All eyes on M+, and Hong Kong, as Chinese Contemporary Art exhibition set to open
The opening this week of the ‘Four Decades of Chinese Contemporary Art’ exhibition, which provides a taster of the astonishing collection Uli Sigg has donated to Hong Kong, marks a crucial moment not just for West Kowloon’s M+, but also for the city itself, writes Enid Tsui

Rarely has there been so much riding on an art exhibition. With “Four Decades of Chinese Contemporary Art”, which opens on Tuesday, the custodians of the future M+ will try to convince a sceptical Hong Kong public that the much-delayed opening of the museum, which is now expected in 2019, will be worth the wait.
They will do so by giving locals a first glimpse of some of the most important contemporary art the city has ever owned. But given the nature of the exhibition – selected highlights from the M+ Sigg collection: 80 pieces by 50 artists presented in chronological order – the curators have a significant additional burden. They must prove they can relate the politically charged history of Chinese contemporary art without interference, that the HK$5 billion Herzog and de Meuron-designed waterfront landmark will be home to uncensored exhibitions and research, and that the West Kowloon Cultural District will not turn out to be a white elephant that confirms Hong Kong is losing its freedom of expression.
Watch: Hong Kong's contemporary art exhibition restores historic moments in China
In 2012, Uli Sigg donated the bulk of his Chinese art collection to M+. The 1,510 pieces, including 47 works that the museum bought separately from the Swiss collector, were valued at a total of HK$1.3 billion, and that figure will have risen since. Sigg’s is widely considered to be an unrivalled collection of Chinese art produced since the 1970s, based on size, quality and temporal span.

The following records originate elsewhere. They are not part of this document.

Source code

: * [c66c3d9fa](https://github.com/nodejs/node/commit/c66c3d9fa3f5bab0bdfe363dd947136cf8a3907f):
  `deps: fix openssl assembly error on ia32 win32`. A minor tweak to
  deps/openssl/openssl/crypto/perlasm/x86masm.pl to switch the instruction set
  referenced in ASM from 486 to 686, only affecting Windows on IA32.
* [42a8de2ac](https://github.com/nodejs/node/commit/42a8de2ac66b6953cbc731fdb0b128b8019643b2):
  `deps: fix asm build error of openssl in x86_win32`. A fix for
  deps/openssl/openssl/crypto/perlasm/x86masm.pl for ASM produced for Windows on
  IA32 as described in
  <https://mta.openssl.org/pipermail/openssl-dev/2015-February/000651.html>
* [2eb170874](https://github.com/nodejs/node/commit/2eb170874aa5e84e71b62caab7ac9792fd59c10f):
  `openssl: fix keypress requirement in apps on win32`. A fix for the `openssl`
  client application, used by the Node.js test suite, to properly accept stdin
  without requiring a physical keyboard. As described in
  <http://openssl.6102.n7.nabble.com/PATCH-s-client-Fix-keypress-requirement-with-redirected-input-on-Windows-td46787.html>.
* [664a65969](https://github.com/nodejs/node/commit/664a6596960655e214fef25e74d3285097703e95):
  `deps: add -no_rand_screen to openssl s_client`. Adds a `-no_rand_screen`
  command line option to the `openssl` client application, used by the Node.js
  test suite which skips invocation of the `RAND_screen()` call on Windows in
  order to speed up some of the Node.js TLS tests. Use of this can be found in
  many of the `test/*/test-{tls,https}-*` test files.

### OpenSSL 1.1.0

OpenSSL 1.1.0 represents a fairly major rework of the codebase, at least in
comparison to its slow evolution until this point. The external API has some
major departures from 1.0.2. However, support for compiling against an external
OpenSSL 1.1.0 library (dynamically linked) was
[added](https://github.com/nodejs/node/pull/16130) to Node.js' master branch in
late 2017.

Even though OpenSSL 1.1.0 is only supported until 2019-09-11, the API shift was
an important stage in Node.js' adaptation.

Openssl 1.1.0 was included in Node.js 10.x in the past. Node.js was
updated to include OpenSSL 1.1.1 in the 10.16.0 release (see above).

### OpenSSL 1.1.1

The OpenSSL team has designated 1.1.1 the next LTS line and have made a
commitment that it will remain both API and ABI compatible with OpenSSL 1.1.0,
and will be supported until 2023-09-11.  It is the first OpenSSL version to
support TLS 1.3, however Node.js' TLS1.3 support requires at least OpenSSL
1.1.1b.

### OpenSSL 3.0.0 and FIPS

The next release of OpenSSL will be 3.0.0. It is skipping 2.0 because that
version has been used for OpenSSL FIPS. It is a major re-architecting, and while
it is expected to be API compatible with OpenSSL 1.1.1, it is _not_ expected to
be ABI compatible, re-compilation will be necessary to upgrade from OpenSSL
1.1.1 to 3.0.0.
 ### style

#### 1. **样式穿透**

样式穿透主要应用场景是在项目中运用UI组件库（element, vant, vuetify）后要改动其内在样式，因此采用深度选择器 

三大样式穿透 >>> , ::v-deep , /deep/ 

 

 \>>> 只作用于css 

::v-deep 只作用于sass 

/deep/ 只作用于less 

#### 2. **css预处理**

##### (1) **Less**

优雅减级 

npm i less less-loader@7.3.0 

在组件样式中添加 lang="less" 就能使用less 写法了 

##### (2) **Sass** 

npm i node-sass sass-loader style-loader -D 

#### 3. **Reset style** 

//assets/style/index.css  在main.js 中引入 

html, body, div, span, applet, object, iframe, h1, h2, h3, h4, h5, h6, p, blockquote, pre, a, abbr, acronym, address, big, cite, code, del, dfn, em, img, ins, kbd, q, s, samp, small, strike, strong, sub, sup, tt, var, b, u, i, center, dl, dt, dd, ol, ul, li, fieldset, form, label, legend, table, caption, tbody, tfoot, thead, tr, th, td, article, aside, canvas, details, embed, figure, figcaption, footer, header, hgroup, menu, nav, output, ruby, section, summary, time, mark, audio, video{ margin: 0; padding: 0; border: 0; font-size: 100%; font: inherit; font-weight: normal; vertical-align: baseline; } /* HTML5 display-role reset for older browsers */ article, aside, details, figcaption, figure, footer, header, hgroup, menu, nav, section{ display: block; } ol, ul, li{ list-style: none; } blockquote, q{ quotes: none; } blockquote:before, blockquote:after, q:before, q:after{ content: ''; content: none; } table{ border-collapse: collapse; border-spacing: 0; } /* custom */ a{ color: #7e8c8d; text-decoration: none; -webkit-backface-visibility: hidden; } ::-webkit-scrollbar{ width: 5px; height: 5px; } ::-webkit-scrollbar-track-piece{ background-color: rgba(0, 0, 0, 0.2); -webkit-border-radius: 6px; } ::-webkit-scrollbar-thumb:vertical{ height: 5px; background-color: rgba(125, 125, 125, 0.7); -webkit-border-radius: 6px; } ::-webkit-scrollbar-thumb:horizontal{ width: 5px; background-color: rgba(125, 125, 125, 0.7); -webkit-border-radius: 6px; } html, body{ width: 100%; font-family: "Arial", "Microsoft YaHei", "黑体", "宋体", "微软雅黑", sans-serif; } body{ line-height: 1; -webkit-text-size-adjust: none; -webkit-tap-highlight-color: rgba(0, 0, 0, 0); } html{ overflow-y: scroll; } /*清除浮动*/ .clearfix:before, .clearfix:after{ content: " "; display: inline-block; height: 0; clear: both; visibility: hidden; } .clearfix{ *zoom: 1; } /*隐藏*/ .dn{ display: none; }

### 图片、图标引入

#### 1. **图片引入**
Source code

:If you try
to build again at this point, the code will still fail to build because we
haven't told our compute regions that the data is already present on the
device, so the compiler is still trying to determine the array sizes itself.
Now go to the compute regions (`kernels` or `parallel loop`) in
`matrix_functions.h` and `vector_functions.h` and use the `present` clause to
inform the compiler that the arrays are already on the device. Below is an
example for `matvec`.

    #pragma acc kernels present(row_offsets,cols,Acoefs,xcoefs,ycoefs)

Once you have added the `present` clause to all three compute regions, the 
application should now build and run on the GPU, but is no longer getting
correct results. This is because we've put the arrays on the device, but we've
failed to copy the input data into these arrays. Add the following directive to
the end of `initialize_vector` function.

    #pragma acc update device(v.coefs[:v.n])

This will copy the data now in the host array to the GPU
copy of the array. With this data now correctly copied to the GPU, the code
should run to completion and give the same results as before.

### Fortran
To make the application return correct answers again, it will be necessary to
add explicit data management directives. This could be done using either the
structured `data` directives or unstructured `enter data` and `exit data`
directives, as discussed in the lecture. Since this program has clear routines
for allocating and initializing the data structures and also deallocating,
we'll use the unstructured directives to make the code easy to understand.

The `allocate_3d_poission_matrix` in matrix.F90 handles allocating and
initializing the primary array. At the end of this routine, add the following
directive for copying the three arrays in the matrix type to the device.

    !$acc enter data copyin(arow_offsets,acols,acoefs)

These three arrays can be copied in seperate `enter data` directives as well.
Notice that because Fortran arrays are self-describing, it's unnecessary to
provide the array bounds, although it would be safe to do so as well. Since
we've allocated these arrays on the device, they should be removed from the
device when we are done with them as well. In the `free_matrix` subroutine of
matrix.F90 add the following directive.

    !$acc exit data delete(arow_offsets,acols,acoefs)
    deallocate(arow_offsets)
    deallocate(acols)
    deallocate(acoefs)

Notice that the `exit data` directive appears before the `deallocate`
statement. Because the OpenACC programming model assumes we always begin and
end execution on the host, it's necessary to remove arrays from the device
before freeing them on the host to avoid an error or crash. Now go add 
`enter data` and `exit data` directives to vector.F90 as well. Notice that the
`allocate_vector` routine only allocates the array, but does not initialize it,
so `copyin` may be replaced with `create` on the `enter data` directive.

“It is a significant collection by somebody who hasn’t tried to amass it in a short space of time, someone with a long connection with China,” says Paul Gladston, director of the Centre for Contemporary East-Asian Cultural Studies at the University of Nottingham and an author of several books on Chinese contemporary art. “It probably is the most representative archival collection of its kind.”